Cuomo, in his annual budget message last month, said he wants to create a sixth tier of public employee pensions. Tier VI would include a 401(k)-type defined contribution plan for new employees, raise the retirement age to 65 from 62, impose longer vesting periods, and eliminate a practice called pension padding, where employees accumulate substantial amounts of overtime in their final years of service to increase their pensions.

According to the governor, pension contributions by the state, local governments, and schools since 2001 increased to $6.6 billion from $368 million outside New York City.

During the same period for New York City, pension costs increased from $1.1 billion to $8.4 billion

Favoring a 401(k) plan puts him at odds with state Comptroller Thomas DiNapoli and several lawmakers who have the backing of public sector unions.

“I’m not against 401(k) plans. I’m in one myself, but as a supplement. It should not be a substitute and I feel very strongly about that,” DiNapoli said at the same conference Monday.

DiNapoli, in an op-ed column last week calling for traditional, defined-benefit pensions, cited data provided by the Center for Retirement Research at Boston College that said 401(k) plans lost a collective $1 trillion during the Great Recession.

Cuomo hinted Monday that he could compromise with state lawmakers by dropping the 401(k) provision if they favor other elements of his plan.

“To me, it’s the most troublesome part of the proposal,” DiNapoli said. “Taking it off the table would make a lot of sense, in my point of view.”

“Obviously, we’ll be negotiating with the Legislature. At the end of the day, it’s about saving money. I want maximum savings,” Cuomo said. “I was born flexible. I’ve gotten more flexible as governor. A veritable Gumby you need to be to be a governor.”

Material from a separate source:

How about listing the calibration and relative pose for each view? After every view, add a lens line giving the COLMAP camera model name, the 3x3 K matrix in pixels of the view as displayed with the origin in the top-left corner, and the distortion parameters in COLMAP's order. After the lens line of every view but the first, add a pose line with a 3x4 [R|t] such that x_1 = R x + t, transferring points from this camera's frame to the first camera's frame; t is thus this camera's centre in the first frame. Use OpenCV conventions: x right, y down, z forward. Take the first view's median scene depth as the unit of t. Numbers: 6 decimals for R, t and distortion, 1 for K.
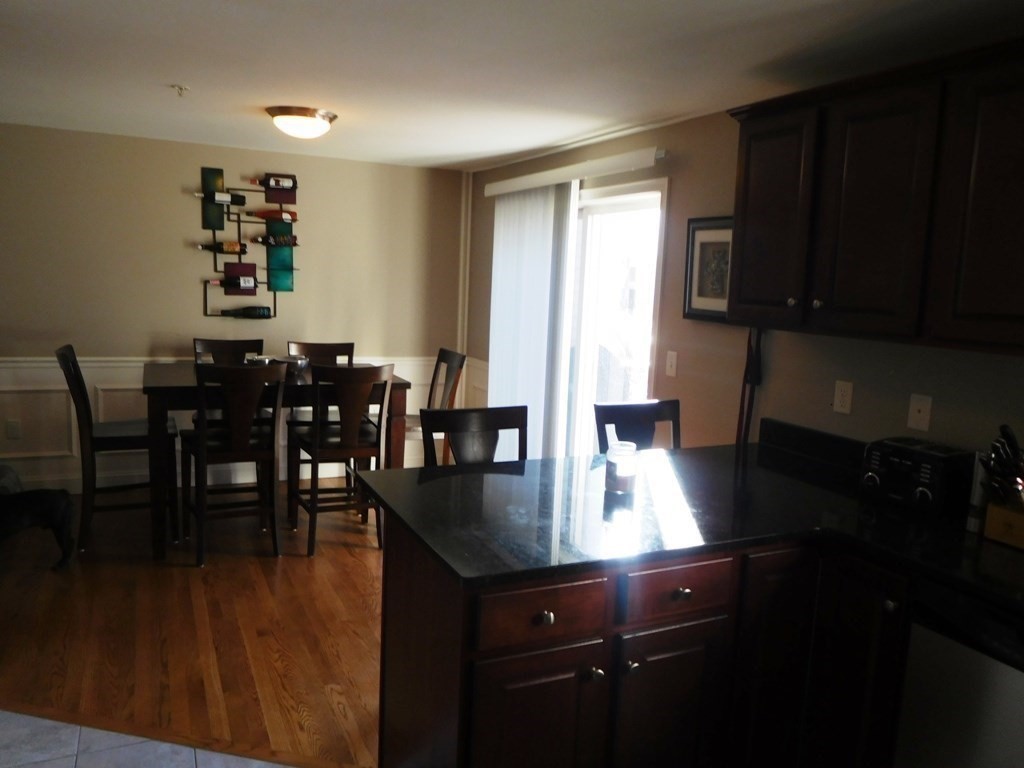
lens RADIAL K [[766.8, 0, 511.1], [0, 766.8, 381.2], [0, 0, 1]] dist [-0.013158, -0.002376]
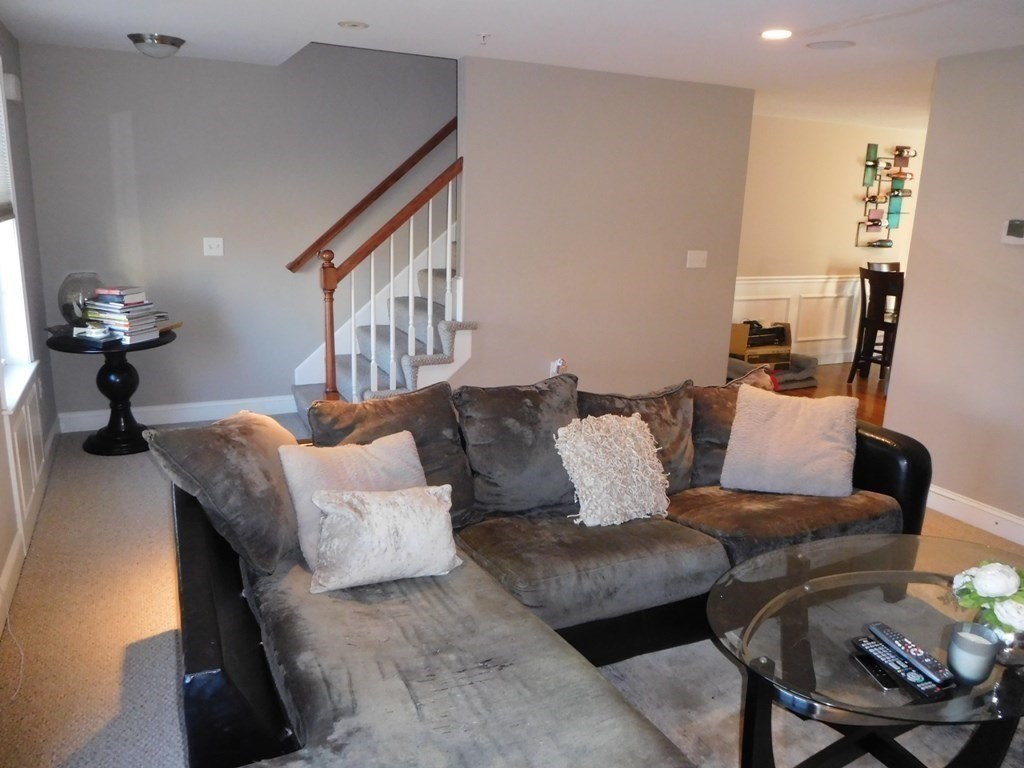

New York City Mayor Michael Bloomberg, who favors Cuomo’s proposal, intends to lobby for its passage in Albany on Wednesday. “We face a ticking time bomb in rising pension costs,” Bloomberg said in his budget proposal last month. Since fiscal 2002, city-funded pension costs have increased by nearly 500%, to $8 million in fiscal 2013.

Many states are beginning to tackle pension overhaul.

A far-reaching plan passed last year in Rhode Island, which enacted a hybrid retirement plan involving traditional defined-benefit pension and part 401(k)-style savings plan.

Lawmakers in that state also raised the minimum retirement age, curbed cost-of-living benefit adjustments for retirees, and hinged those adjustments on the funding level of the retirement fund.